S: Well what we try to do or we have been doing really for the last over a decade now with over now 500 organizations we work across in a large spectrum in over 70 countries, because honestly Neal this problem and challenge is it doesn’t know any borders, right? Because humans are humans no matter where we go on the planet. And so what we’re trying to help organizations do is number 1: realize that human error is inevitable. We cannot discipline or punish our way out of this problem. So what instead we’re doing in helping organizations do is helping them to do, number 1 design better systems of care with the human factors in mind. And there’s a very comprehensive body of evidence on how to do that. And other industries have actually embraced this more light sprint than healthcare imagine that. Other high risk industries like aviation, nuclear power, and the military for instance. And so that’s the one part, yeah and then I think second with that I’ll tell you Neal, one of the other key part of that is to achieve better outcomes really which is to prevent this preventable errors from occurring, is also helping organizations understand how to help their healthcare professionals, staff, leaders make better choices each and every day as it relates to the continuum of care. So along with those safer systems and better designed system is also making better choices. Those choices that are directed more at really focused on the patient and their experience of care more so than our own personal choices if you will, that make things better for us but not necessarily better for the patients.
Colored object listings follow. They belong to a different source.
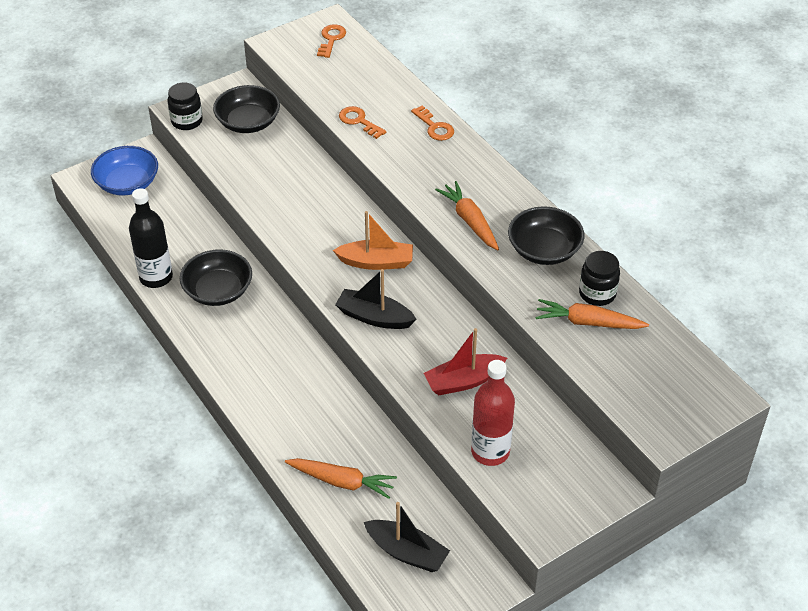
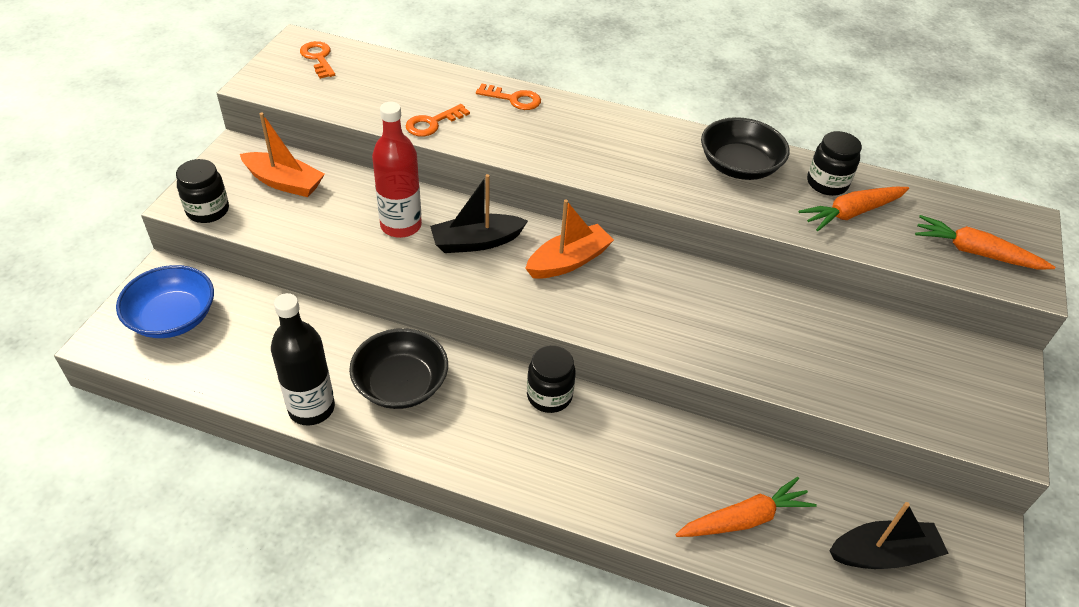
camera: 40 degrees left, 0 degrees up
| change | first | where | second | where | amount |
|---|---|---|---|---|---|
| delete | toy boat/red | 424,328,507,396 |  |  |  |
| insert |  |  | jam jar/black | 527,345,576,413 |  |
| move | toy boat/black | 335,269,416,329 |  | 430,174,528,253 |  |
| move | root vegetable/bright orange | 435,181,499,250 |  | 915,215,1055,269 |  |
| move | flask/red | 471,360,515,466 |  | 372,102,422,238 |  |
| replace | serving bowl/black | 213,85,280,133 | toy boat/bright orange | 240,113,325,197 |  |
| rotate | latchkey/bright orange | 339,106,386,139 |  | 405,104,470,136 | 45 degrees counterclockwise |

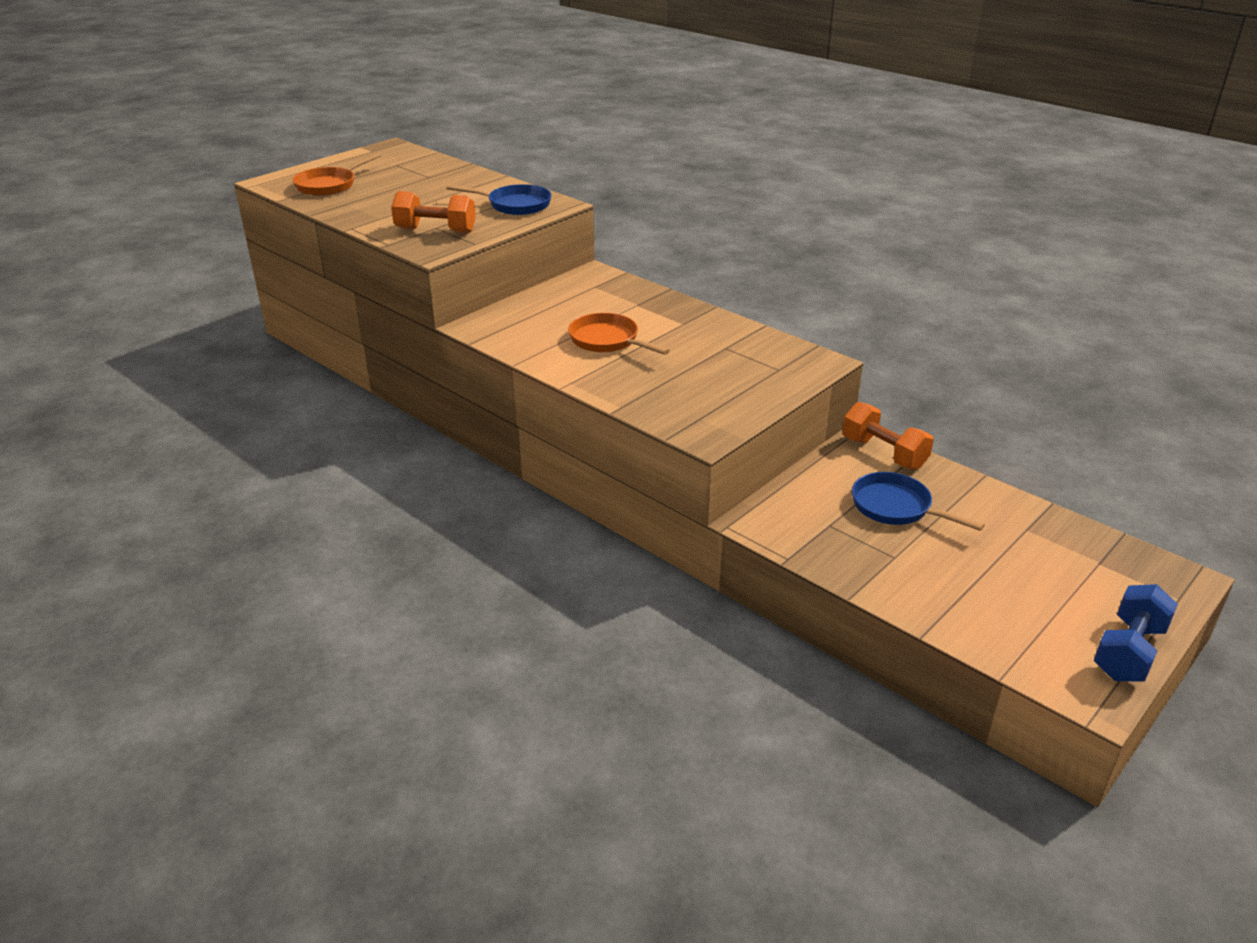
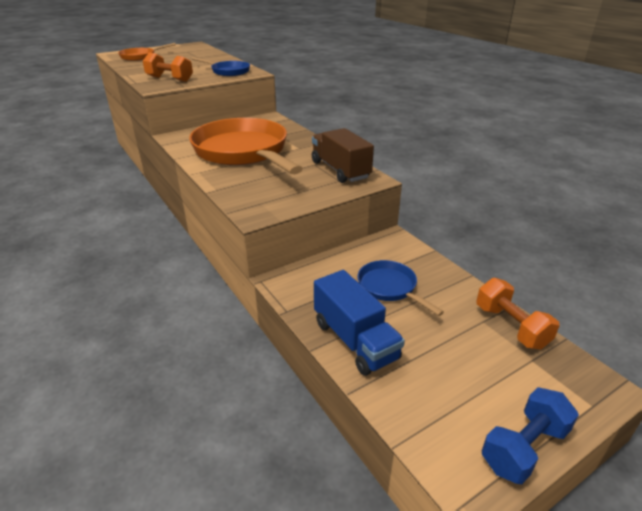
camera: 15 degrees right, 0 degrees up
| change | first | where | second | where | amount |
|---|---|---|---|---|---|
| insert |  |  | truck/russet | 312,128,374,183 |  |
| insert |  |  | truck/blue | 314,270,405,376 |  |
| move | hand weight/bright orange | 842,402,934,470 |  | 477,278,560,350 |  |
| resize | pan/bright orange | 568,313,670,355 |  | 189,118,303,174 | x2.11 |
N: You’ve been listening to Health Professional Radio, I’m your host Neal Howard. In studio today we’ve been talking with Mr. Stephen Powell. He’s the CEO and President of Synensis, he’s an international patient safety culture expert and a recognized safety and quality leader who leverages the power of safety culture to drive results, develop high reliability teams, accelerate quality improvement and reduce medical errors. And he’s been involved in human factors education and team work training in the United States Navy, the Commercial Airline Industry and the Healthcare Industry for over 25 years. And he’s been with us today talking about some of the reasons that preventable medical errors still occur and some of the ways that his company is helping to stem the tide of convertible medical errors that often end in fatal results. It’s been great talking with you today Stephen.
S: Thank you Neal. I really appreciate the opportunity to talk and speak with your audience as well.